Last night, I rolled out dough for pasta.  I heard my roommate say my name.  “Are you ok?” she asked and pulled me back into the room.  I felt my face loosen from its consternated knit and the rhythmic pounding of my hands slow to slackness.  My knuckles rested casually on the dough, the touch a reminder of presence, and I laughed.

“I was somewhere else,” I said, and she laughed too.  She went back to her phone conversation, and I began to roll out the dough again, but it was colder – stiffer, as if the break had ruined some fluid climax.  As if it wanted forgiveness from my hands.

I’ve been kneading bread, pizza, pasta – and as my hands work into dough, I understand it’s just a metaphor for that other word, that I am needing, too – gentleness, patience, touch.

A friend of mine said, “My gift to the world is smiling.”  And I realized, we don’t project nearly enough love into the world, especially in New York, where the train you need to take is always imminent, the line too long and slow, time too divided.  Maybe that’s why I’m kneading.  It’s nothing but time and some muscle, like love displaced into food, though for me, food is always love.

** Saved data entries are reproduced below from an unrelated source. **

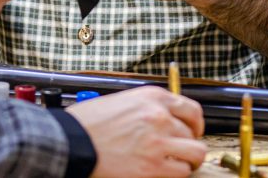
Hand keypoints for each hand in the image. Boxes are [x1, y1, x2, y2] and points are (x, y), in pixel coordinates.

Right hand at [67, 86, 205, 177]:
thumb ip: (146, 108)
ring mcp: (158, 142)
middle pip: (192, 133)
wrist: (71, 142)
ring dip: (186, 160)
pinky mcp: (154, 167)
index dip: (196, 124)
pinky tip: (163, 171)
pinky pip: (182, 172)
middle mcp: (159, 116)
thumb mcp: (122, 102)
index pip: (192, 109)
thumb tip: (164, 119)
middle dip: (186, 143)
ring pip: (194, 153)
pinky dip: (176, 173)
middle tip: (177, 151)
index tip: (193, 131)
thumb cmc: (88, 123)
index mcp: (151, 97)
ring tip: (175, 163)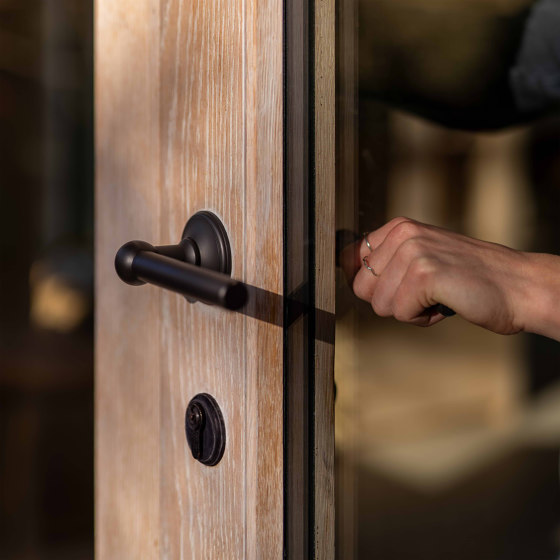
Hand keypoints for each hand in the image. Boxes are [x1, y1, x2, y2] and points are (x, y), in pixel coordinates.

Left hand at [351, 217, 559, 338]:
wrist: (519, 288)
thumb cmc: (469, 280)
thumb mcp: (422, 259)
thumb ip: (387, 263)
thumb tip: (349, 276)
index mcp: (398, 227)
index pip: (350, 259)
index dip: (371, 283)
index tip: (397, 286)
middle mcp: (403, 233)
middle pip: (362, 288)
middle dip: (391, 301)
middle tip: (425, 293)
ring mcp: (413, 251)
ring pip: (380, 305)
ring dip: (410, 311)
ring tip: (439, 296)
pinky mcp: (425, 273)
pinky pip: (401, 313)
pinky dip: (423, 318)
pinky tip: (447, 303)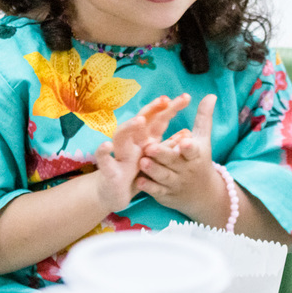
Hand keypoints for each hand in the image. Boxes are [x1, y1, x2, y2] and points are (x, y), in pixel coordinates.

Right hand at [92, 94, 189, 210]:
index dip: (169, 108)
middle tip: (165, 100)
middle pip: (141, 121)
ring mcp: (119, 154)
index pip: (157, 119)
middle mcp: (131, 142)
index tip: (185, 98)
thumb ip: (168, 146)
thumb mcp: (155, 159)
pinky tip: (106, 146)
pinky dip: (103, 152)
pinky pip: (104, 160)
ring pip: (121, 136)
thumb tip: (188, 133)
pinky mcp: (109, 170)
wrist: (115, 194)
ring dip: (129, 127)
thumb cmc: (136, 173)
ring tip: (140, 120)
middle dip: (152, 109)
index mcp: (144, 139)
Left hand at [135, 94, 225, 215]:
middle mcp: (185, 169)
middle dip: (163, 155)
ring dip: (153, 170)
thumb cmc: (200, 161)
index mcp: (195, 155)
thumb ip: (204, 118)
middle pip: (173, 162)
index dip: (189, 147)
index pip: (193, 150)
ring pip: (163, 176)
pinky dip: (149, 187)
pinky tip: (140, 181)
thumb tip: (211, 95)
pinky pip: (156, 191)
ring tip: (143, 161)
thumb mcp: (203, 141)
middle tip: (150, 148)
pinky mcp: (165, 195)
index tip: (185, 141)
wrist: (204, 195)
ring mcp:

Can I say that my gift to the world is pasta?  Can the slow, transformative brush of fingertips on flour and egg be enough love to tip the world toward a more peaceful center?  Or is my kneading selfish, since the love I knead into the dough is what I eat myself again?  Though really, we’re often so unkind to each other because we don’t first love ourselves.  And anyway, I’d feed you too, you know.  I’d love to feed you, too.